The politics of apostasy

Our smarter-than-thou alternative paper posts its share of dumb articles. But this one (4/3/06 Edit: sorry, link no longer works), “The Vanishing Religious Middle,” wins a Stalin Prize for ignorance. It’s what happens when your understanding of evangelical Christianity comes from talk shows and liberal clergy instead of, well, real life in a local church. I have regularly attended several evangelical churches for the past 15 years, and visited ten others, and can count on one hand the number of sermons dealing even partially with politics. Political idolatry is a problem for many Christians, but most local churches simply are not fixated on political matters. The fault line is theological, not political.

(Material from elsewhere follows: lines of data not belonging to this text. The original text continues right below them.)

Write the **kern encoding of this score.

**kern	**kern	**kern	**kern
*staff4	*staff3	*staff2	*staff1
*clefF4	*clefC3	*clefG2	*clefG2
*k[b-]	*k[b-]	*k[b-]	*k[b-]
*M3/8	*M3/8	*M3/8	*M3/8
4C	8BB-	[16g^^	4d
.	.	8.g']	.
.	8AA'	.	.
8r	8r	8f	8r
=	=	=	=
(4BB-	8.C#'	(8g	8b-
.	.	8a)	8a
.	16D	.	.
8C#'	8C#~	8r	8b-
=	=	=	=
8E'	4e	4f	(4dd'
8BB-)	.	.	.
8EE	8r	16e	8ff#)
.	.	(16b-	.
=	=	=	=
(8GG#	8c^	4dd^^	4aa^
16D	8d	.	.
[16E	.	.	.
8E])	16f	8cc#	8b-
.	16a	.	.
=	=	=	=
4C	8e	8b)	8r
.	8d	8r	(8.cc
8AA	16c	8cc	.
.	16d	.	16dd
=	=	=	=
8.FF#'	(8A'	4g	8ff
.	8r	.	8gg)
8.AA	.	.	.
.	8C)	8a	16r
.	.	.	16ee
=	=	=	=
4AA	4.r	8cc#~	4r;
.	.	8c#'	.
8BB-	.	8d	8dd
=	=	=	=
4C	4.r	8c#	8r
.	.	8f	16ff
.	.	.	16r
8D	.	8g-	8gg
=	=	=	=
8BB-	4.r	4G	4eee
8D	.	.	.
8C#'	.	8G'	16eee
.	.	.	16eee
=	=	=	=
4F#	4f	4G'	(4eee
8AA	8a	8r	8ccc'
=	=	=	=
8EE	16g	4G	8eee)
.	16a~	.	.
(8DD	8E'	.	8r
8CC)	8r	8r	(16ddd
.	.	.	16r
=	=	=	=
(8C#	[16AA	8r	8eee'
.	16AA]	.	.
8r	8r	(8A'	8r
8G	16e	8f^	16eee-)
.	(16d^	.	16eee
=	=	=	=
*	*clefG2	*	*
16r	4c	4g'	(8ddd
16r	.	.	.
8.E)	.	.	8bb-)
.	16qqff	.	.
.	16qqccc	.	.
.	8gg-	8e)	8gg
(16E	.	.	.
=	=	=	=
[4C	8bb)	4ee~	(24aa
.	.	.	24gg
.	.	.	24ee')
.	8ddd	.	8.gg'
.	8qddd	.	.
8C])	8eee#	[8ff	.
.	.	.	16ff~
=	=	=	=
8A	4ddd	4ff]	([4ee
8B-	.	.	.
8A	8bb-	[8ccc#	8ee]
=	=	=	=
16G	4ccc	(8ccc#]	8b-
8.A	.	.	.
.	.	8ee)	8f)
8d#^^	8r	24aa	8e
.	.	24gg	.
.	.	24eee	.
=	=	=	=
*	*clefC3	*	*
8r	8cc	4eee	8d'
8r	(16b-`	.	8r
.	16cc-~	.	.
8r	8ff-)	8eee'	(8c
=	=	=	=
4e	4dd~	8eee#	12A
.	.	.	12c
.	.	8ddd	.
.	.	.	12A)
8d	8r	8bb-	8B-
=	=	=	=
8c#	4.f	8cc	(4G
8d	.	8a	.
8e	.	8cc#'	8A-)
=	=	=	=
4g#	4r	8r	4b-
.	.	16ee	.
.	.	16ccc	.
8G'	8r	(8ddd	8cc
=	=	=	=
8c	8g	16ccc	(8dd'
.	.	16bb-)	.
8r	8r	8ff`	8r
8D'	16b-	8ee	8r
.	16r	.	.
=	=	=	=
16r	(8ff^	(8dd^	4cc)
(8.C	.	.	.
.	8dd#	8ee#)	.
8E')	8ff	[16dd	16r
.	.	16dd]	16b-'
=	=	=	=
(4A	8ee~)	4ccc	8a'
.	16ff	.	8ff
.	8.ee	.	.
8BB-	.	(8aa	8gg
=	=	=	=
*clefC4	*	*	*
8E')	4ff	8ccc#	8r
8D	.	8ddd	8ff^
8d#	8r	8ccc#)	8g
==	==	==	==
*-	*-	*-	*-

For every Bible-believing church subverting Christ-crucified with politics, there must be 50 beset by moralism. That is, those evangelicals who find the worship of Christ in word and sacrament unappealing to their felt needs don’t want it replaced with marching orders from the Bush administration. They want tips for a better marriage.

And then there’s this:

Rev. Lisa Withrow of Delaware, who teaches at the Methodist Theological School in Ohio and is active in liberal causes, also said she couldn’t name any apolitical pastors.

Now this, priestess, I can believe. As the saying goes, a fox smells its own hole. I and my “pastor” friends are thoroughly politicized, so by projection my Bible-believing counterparts in the evangelical churches must be too.

Politics (aka. power), along with sex, is transcendence for the apostate. Absent the vertical God-man dimension, it’s all horizontal, mano-a-mano (oops, he/she-a-he/she). In more ways than one.